Yes that is from a published experiment. But that experiment was slightly contrary to all the other body of experiments that have shown that those with high anxiety tend to be interoceptive.

So why do you think this study showed less anxiety speaking in public?

Well if you are aware of how your body is changing and you can feel it and predict it, then that does potentially make it more manageable.

So it's the idea that if you are aware of something you can control it more?

Yes. I published a study this year with Hugo Critchley called, “What the Heart Forgets.” We show that if you process words when your heart is beating -- meaning exactly when your heart beats, as opposed to the off-beat, you’re less able to remember words that were presented when your heart beats. It has an interference effect if you see a word exactly during a heart beat. You forget them much more easily.

However, if you are interoceptive you are good at detecting your internal bodily signals, and better able to eliminate the interferences effect of heart beats on memory.

This fits with the idea that if you are able to detect a bodily process and you’re more able to protect against its interfering or detrimental influences.

That is amazing. You’ve mentioned that people can be trained to get better at interoception. How?

Based on our own observations, there is a potential in some people to learn. Because people sometimes don’t know what to focus on. For example, I was terrible when I started. I kept trying to focus on my chest. And actually people don’t necessarily feel their heart beat in their chest. They can feel it in other parts of their body.

So once you’re aware of that, then you can start focusing on other parts and maybe then you’ll be more sensitive to a signal. That is where the training component can come in. But that might only true for people who have the ability to tap into the signal but just don’t know where to focus. Whereas there are others who can never feel the signal, it doesn’t matter where they’re focusing on.
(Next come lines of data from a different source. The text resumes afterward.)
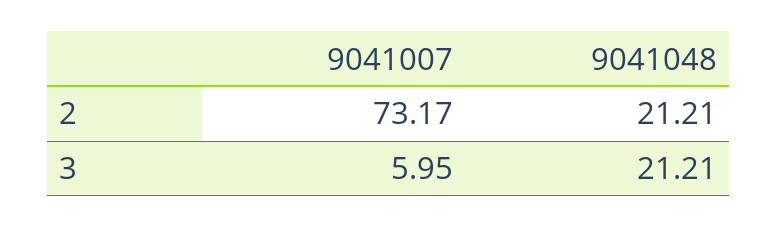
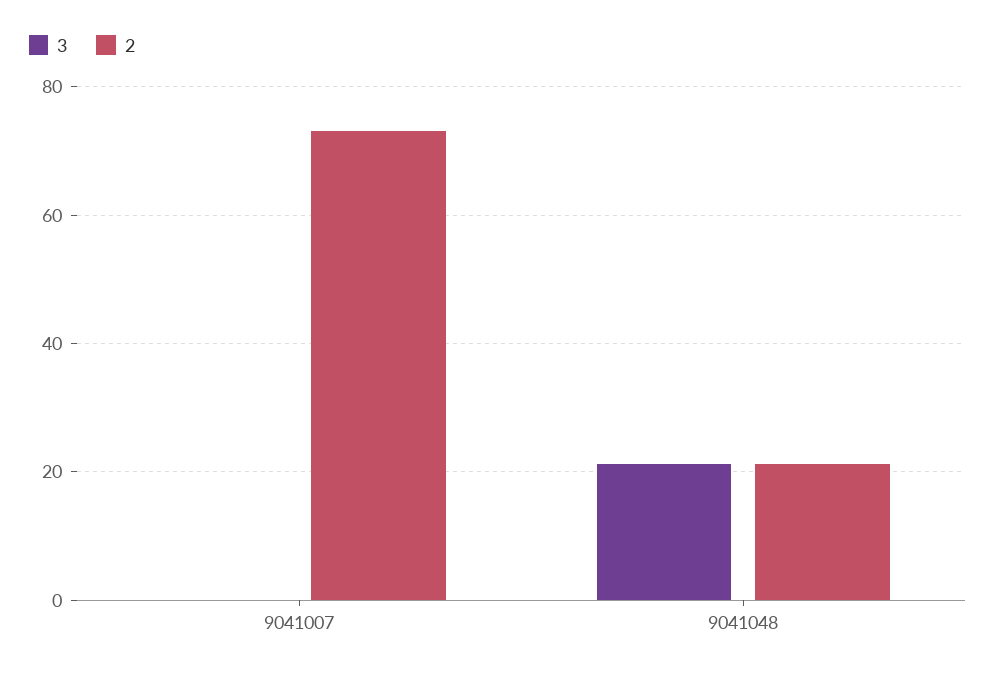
  {
    "2": {
      "9041007": 73.17,
      "9041048": 21.21
    },
    "3": {
-     "9041007": 5.95,
+     "9041007": 0,
      "9041048": 21.21
    }
  }

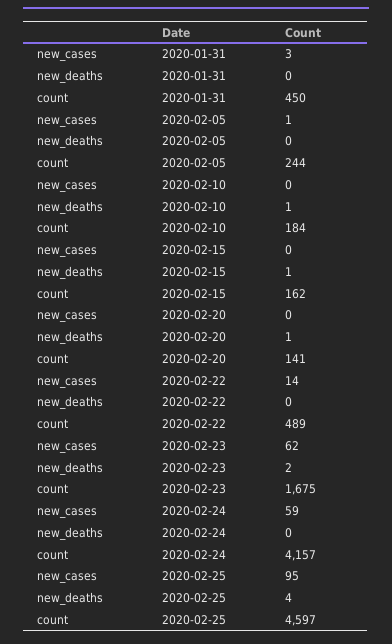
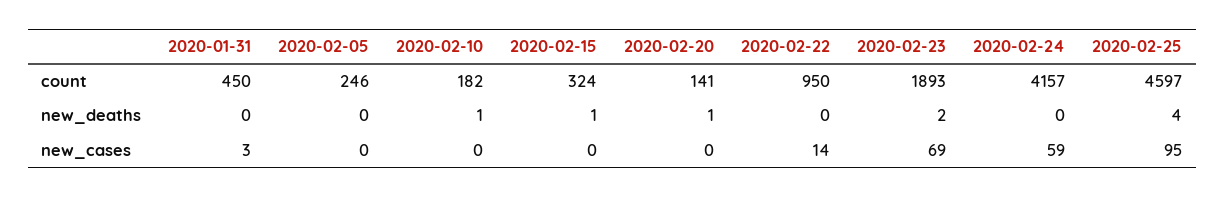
  {
    "new_cases": {
      "2020-01-31": 3,
-     "2020-02-05": 1,
+     "2020-02-05": 0,
      "2020-02-10": 0,
      "2020-02-15": 0,
      "2020-02-20": 0,
      "2020-02-22": 14,
-     "2020-02-23": 62,
+     "2020-02-23": 69,
      "2020-02-24": 59,
      "2020-02-25": 95
    },
    "new_deaths": {
      "2020-01-31": 0,
      "2020-02-05": 0,
      "2020-02-10": 1,
      "2020-02-15": 1,
      "2020-02-20": 1,
      "2020-02-22": 0,
      "2020-02-23": 2,
      "2020-02-24": 0,
      "2020-02-25": 4
    },
    "count": {
      "2020-01-31": 450,
-     "2020-02-05": 244,
+     "2020-02-05": 246,
-     "2020-02-10": 184,
+     "2020-02-10": 182,
-     "2020-02-15": 162,
+     "2020-02-15": 324,
      "2020-02-20": 141,
-     "2020-02-22": 489,
+     "2020-02-22": 950,
-     "2020-02-23": 1675,
+     "2020-02-23": 1893,
      "2020-02-24": 4157,
      "2020-02-25": 4597
    }
  }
I have heard that biofeedback can sometimes help people tap into interoceptive ability.

Yes this is based on a process by Yoko Nagai. Basically people can watch a caterpillar move on a screen, and their body is wired up to a device that measures their skin conductance [which measures sweat as a signal of arousal]. When you’re relaxed the caterpillar will go in one direction and when you’re not relaxed the caterpillar will go in another direction.

This is based on the premise that people may think they’re in a relaxed state, but actually their body is not relaxed. So having this external manifestation of bodily states can help potentially train people to understand what it really means to have your body in a relaxed state or not.

So they get a sense of it, of what “relaxed” is supposed to feel like.

Yes, exactly. So that even if they may be bad at understanding their internal bodily process, they can learn it based on external cues and then emulate it in the future.